[Data shown — start]

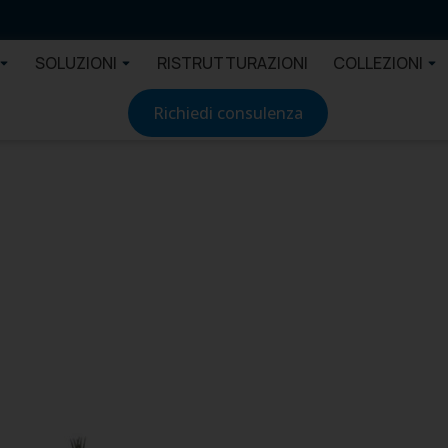
SOLUZIONI
RISTRUTTURAZIONI
COLLEZIONI
Richiedi consulenza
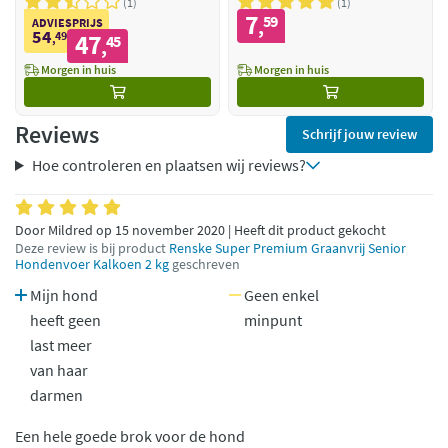
1
1
7
59
,
ADVIESPRIJS
54
49
47
,
45
,
Morgen in huis
Morgen in huis
Reviews
Schrijf jouw review
Hoe controleren en plaatsen wij reviews?
Door Mildred op 15 november 2020 | Heeft dit product gekocht
Deze review is bij product
Renske Super Premium Graanvrij Senior
Hondenvoer Kalkoen 2 kg
geschreven
Mijn hond
Geen enkel
heeft geen
minpunt
last meer
van haar
darmen
Een hele goede brok voor de hond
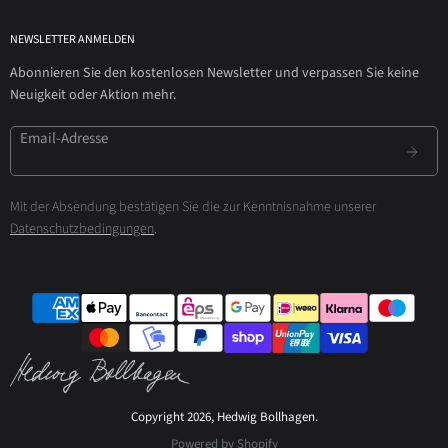
NEWSLETTER ANMELDEN
Abonnieren Sie den kostenlosen Newsletter und verpassen Sie keine
Neuigkeit oder Aktion mehr.
Email-Adresse
Mit der Absendung bestätigen Sie die zur Kenntnisnahme unserer
Datenschutzbedingungen
.
Copyright 2026, Hedwig Bollhagen.
Powered by Shopify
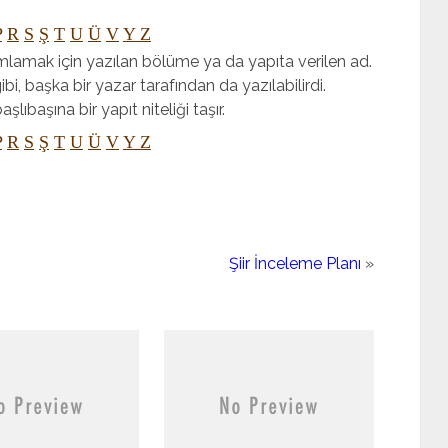
P
R
S
Ş
T
U
Ü
V
Y
Z
mlamak için yazılan bölüme ya da yapıta verilen ad.
bi, başka bir yazar tarafından da yazılabilirdi.
şlıbaşına bir yapıt niteliği taşır.
P
R
S
Ş
T
U
Ü
V
Y
Z
Şiir İnceleme Planı
»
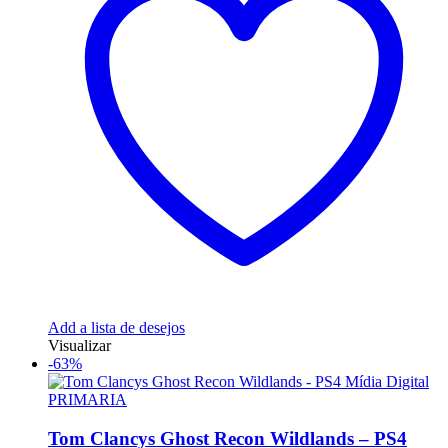
Add a lista de desejos
Visualizar
-63%
Tom Clancys Ghost Recon Wildlands – PS4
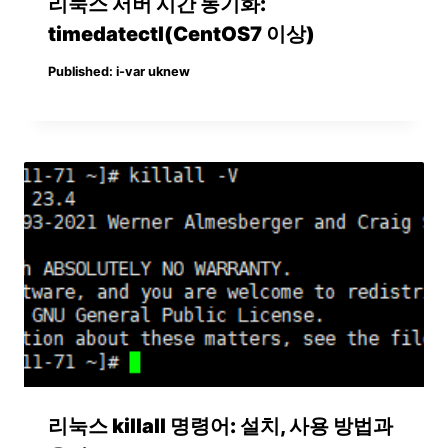
리눅스 서버 시간 동기화:
timedatectl(CentOS7 이상)
Published:
i-var uknew
리눅스 killall 명령어: 설치, 사용 방법과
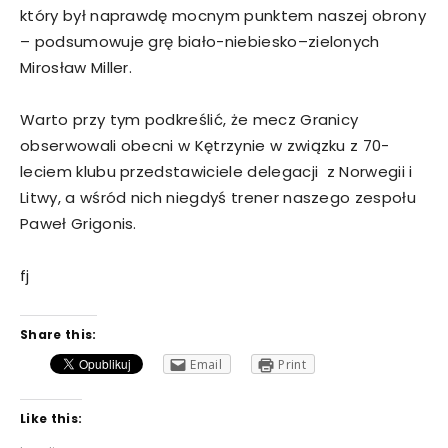
który był naprawdę mocnym punktem naszej obrony
– podsumowuje grę biało-niebiesko–zielonych
Mirosław Miller.
Warto przy tym podkreślić, że mecz Granicy
obserwowali obecni w Kętrzynie w związku z 70-
leciem klubu przedstawiciele delegacji z Norwegii i
Litwy, a wśród nich niegdyś trener naszego zespołu
Paweł Grigonis.
fj
Share this:
Email
Print
Like this:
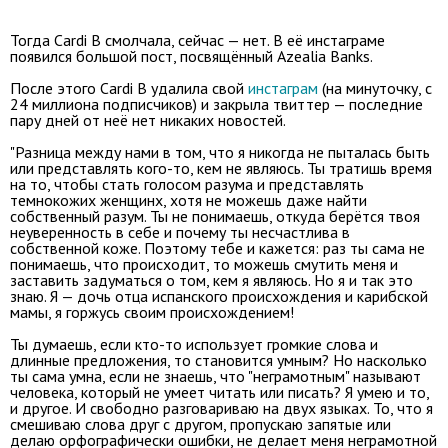
Тогда Cardi B смолчала, сейчас — нет. В её инстаграме
появился большой пост, посвящённый Azealia Banks.
После этого Cardi B удалила свой
инстаграм
(на минуточку, с
24 миллиона подписчиков) и закрыла твиттер — последние
пару дней от неё нет никаких новостей.
"Разница между нами в том, что я никогда не пыталась быть
или представлять кого-то, кем не являюсь. Ты тратишь время
на то, чтобы стать голосом разума и представлять
темнокожих женщинх, хотя не можешь даже найти
собственный разум. Ты не понимаешь, откуда берётся твоя
неуверенность в себе и почему ты несчастлива в
собственной коже. Поэтому тебе и кажется: раз ты сама не
понимаешь, что происходит, то можешь смутить меня и
заставить задуматься о том, кем я являюсь. Но я и так это
знаю. Я — дочь отца испанского происхождения и карибской
мамы, я горжусь своим происхождением!
Ты думаешь, если кто-то использует громкие слова и
длинные предложения, то становится умным? Но насколько
ты сама умна, если не знаешь, что "неграмотным" называют
человека, который не умеет читать или писать? Я умею и то,
и другое. И свободно разговариваю на двух языках. То, что я
смешиваю слова друг с другом, пропускаю запятые или
делаю орфографически ошибки, не делает меня неграмотной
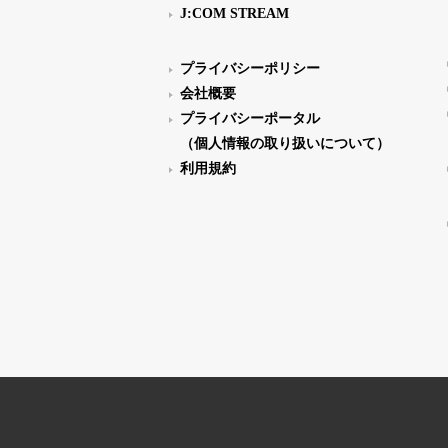
J:COM STREAM
プライバシーポリシー
会社概要
プライバシーポータル
（個人情報の取り扱いについて）
利用規約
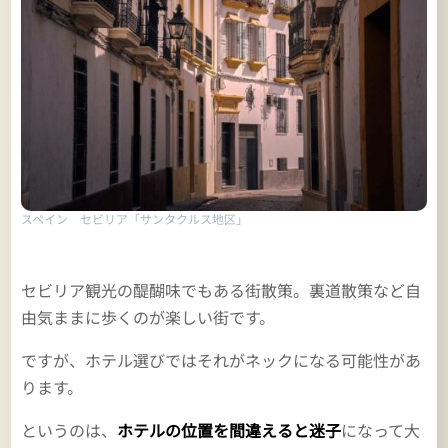
スペイン セビリア「サンタクルス地区」
セビリア観光の醍醐味でもある街散策。裏道散策など自
由気ままに歩くのが楽しい街です。
ですが、ホテル選びではそれがネックになる可能性があ
ります。
というのは、
ホテルの位置を間違えると迷子
になって大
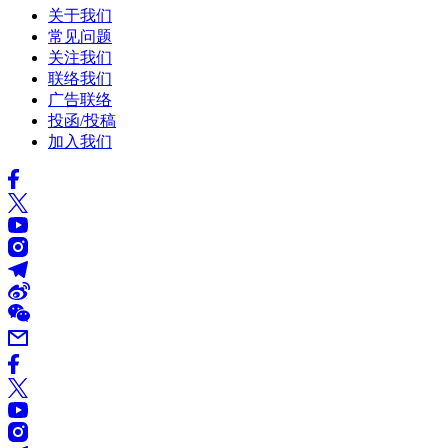
关于我们
常见问题
关注我们
联络我们
广告联络
投函/投稿
加入我们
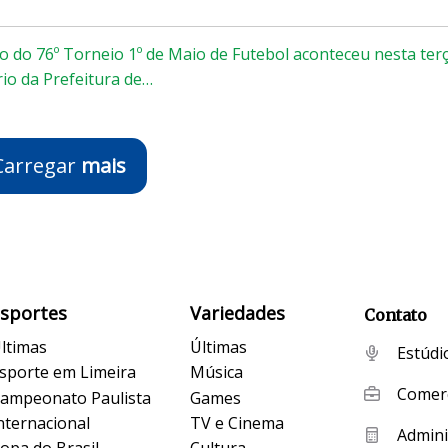
 do 76º Torneio 1º de Maio de Futebol aconteceu nesta ter
ório da Prefeitura de…
Carregar
mais
Esportes
Variedades
Contato
ltimas
Últimas
Estúdi
sporte em Limeira
Música
Comerc
ampeonato Paulista
Games
nternacional
TV e Cinema
Admini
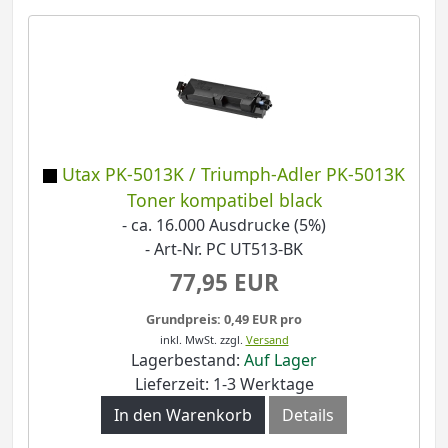
Utax PK-5013K / Triumph-Adler PK-5013K
Toner kompatibel black
- ca. 16.000 Ausdrucke (5%)
- Art-Nr. PC UT513-BK
77,95 EUR
Grundpreis: 0,49 EUR pro
inkl. MwSt.
zzgl.
Versand
Lagerbestand:
Auf Lager
Lieferzeit: 1-3 Werktage
In den Warenkorb
Details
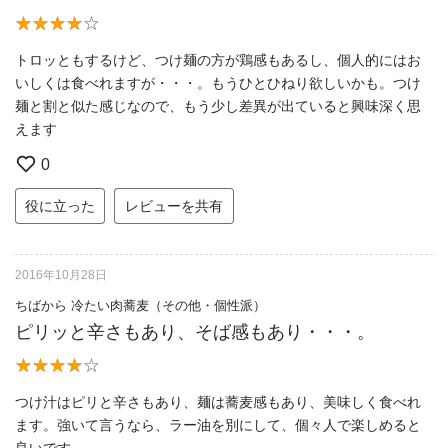
トロッともするけど、つけ麺の方が鶏感もあるし、個人的にはお
いしくは食べれますが・・・。もうひとひねり欲しいかも。つけ
麺と割と似た感じなので、もう少し差異が出ていると興味深く思
えます
0
役に立った
レビューを共有
2016年10月28日
ちばから 冷たい肉蕎麦（その他・個性派）
ピリッと辛さもあり、そば感もあり・・・。
つけ汁はピリと辛さもあり、麺は蕎麦感もあり、美味しく食べれ
ます。強いて言うなら、ラー油を別にして、個々人で楽しめると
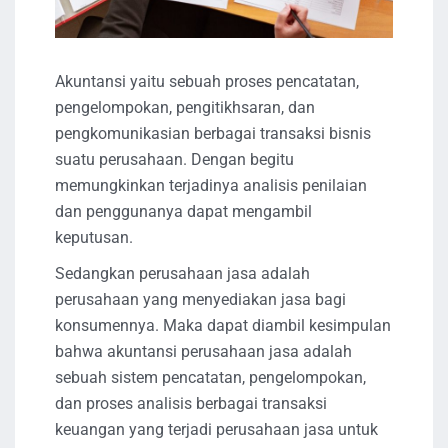
Akuntansi yaitu sebuah proses pencatatan,
pengelompokan, pengitikhsaran, dan
pengkomunikasian berbagai transaksi bisnis
suatu perusahaan. Dengan begitu
memungkinkan terjadinya analisis penilaian
dan penggunanya dapat mengambil
keputusan.
Sedangkan perusahaan jasa adalah
perusahaan yang menyediakan jasa bagi
konsumennya. Maka dapat diambil kesimpulan
bahwa akuntansi perusahaan jasa adalah
sebuah sistem pencatatan, pengelompokan,
dan proses analisis berbagai transaksi
keuangan yang terjadi perusahaan jasa untuk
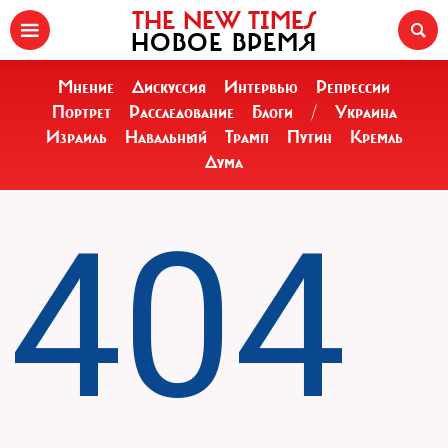
THE NEW TIMES
НОВОЕ ВРЕМЯ
Мнение
Дискуссия
Интервью
Репрессии
Портрет
Расследование
Блоги
/
Украина
Израиль
Навальный
Трамп
Путин
Кремль
Дума
404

[Data shown — finish]

**What needs to be done**
Could you please return each line of the material exactly, dropping the pictures?

**Reply to the task**
SOLUZIONI
RISTRUTTURAZIONI
COLLEZIONI
Richiedi consulenza
1
1
7
59
,
ADVIESPRIJS
54
49
47
,
45
,
Morgen in huis
Morgen in huis
Reviews
Schrijf jouw review
Hoe controleren en plaatsen wij reviews?
Door Mildred op 15 november 2020 | Heeft dit product gekocht
Deze review is bij product
Renske Super Premium Graanvrij Senior
Hondenvoer Kalkoen 2 kg
geschreven
Mijn hond
Geen enkel
heeft geen
minpunt
last meer
van haar
darmen
Een hele goede brok voor de hond
NEWSLETTER ANMELDEN
Abonnieren Sie den kostenlosen Newsletter und verpassen Sie keine
Neuigkeit oder Aktion mehr.
Email-Adresse
Mit der Absendung bestätigen Sie die zur Kenntnisnahme unserer
Datenschutzbedingungen
.
Copyright 2026, Hedwig Bollhagen.
Powered by Shopify
P
R
S
Ş
T
U
Ü
V
Y
Z
mlamak için yazılan bölüme ya da yapıta verilen ad.
bi, başka bir yazar tarafından da yazılabilirdi.
şlıbaşına bir yapıt niteliği taşır.
P
R
S
Ş
T
U
Ü
V
Y
Z
Şiir İnceleme Planı
»
Add a lista de desejos
Visualizar
-63%
Tom Clancys Ghost Recon Wildlands – PS4
리눅스 서버 시간 동기화:
timedatectl(CentOS7 이상)
Published:
i-var uknew
리눅스 killall 명령어: 설치, 사용 방법과
który był naprawdę mocnym punktem naszej obrony
– podsumowuje grę biało-niebiesko–zielonych
Mirosław Miller.
Warto przy tym podkreślić, że mecz Granicy
obserwowali obecni w Kętrzynie w związku z 70-
leciem klubu przedstawiciele delegacji z Norwegii i
Litwy, a wśród nich niegdyś trener naszego zespołu
Paweł Grigonis.
fj
Share this:
Email
Print
Like this:
Тогда Cardi B смолчала, сейчас — нет. В её инстаграме
появился большой пост, посвящённый Azealia Banks.
После этого Cardi B удалила свой
инстаграм
(на минуточку, с
24 миллиона подписчиков) и закрыла твиттер — последние
пару дней от неё нет никаких новостей.
"Разница между нами в том, что я никогда не пыталась быть
или представлять кого-то, кем не являюсь. Ты тратишь время
на то, чтобы стать голосом разума и представлять
темнокожих женщинх, хотя не можешь даже найти
собственный разум. Ты не понимаешь, откуда берётся твоя
неуверенность в себе и почему ты несчастлива в
собственной коже. Поэтому тебе и кажется: раз ты сама не
понимаешь, что происходит, то можешь смутить меня и
заставить задуматься о том, кем я являюсь. Но я и так это
знаю. Я — дочь отца испанского происхождения и карибской
мамы, я горжусь своим происхождением!
Ты думаешь, если кто-то использует громкие слова и
длинные предложения, то становится умным? Но насколько
ты сама умна, если не знаешь, что "неграмотным" называют
человека, который не умеет читать или писать? Я умею и то,
и другое. И свободно разговариваю на двух языках. То, что я
смешиваю слова друг с другом, пропускаю запятые или
делаю орфографически ошибки, не делает меня неграмотной
J:COM STREAM
プライバシーポリシー
会社概要
プライバシーポータル
（個人情報の取り扱いについて）
利用規約
スペイン セビリア「サンタクルス地区」
セビリア観光の醍醐味でもある街散策。裏道散策など自
由気ままに歩くのが楽しい街です。
ですが、ホテル選びではそれがネックになる可能性があ
ります。
というのは、
ホテルの位置を間違えると迷子
になって大
关于我们
常见问题
关注我们
联络我们
广告联络
投函/投稿
加入我们
 do 76º Torneio 1º de Maio de Futebol aconteceu nesta ter
ório da Prefeitura de…
Carregar
mais
Esportes
Variedades
Contato
ltimas
Últimas
Estúdi
sporte em Limeira
Música
Comerc
ampeonato Paulista
Games
nternacional
TV e Cinema
Admini
Utax PK-5013K / Triumph-Adler PK-5013K
Toner kompatibel black
- ca. 16.000 Ausdrucke (5%)
- Art-Nr. PC UT513-BK
77,95 EUR
Grundpreis: 0,49 EUR pro
inkl. MwSt.
zzgl.
Versand
Lagerbestand:
Auf Lager
Lieferzeit: 1-3 Werktage
In den Warenkorb
Details
トロッともするけど、つけ麺の方が鶏感もあるし、個人的にはお
いしくは食べれますが・・・。もうひとひねり欲しいかも。つけ
麺と割と似た感じなので、もう少し差異が出ていると興味深く思
えます
0
役に立った
レビューを共有
2016年10月28日
ちばから 冷たい肉蕎麦（その他・個性派）
ピリッと辛さもあり、そば感もあり・・・。
つけ汁はピリと辛さもあり、麺は蕎麦感もあり、美味しく食べれ
ます。強いて言うなら、ラー油を別にして、個々人で楽しめると
Akuntansi yaitu sebuah proses pencatatan,
pengelompokan, pengitikhsaran, dan
pengkomunikasian berbagai transaksi bisnis
suatu perusahaan. Dengan begitu
memungkinkan terjadinya analisis penilaian
dan penggunanya dapat mengambil
keputusan.
Sedangkan perusahaan jasa adalah
perusahaan yang menyediakan jasa bagi
konsumennya. Maka dapat diambil kesimpulan
bahwa akuntansi perusahaan jasa adalah
sebuah sistem pencatatan, pengelompokan,
dan proses analisis berbagai transaksi
keuangan yang terjadi perusahaan jasa untuk
THE NEW TIMES
НОВОЕ ВРЕМЯ
Мнение
Дискуссия
Интервью
Репрессии
Портрет
Расследование
Блоги
/
Украина
Израиль
Навальный
Трамп
Путин
Кремль
Дума
404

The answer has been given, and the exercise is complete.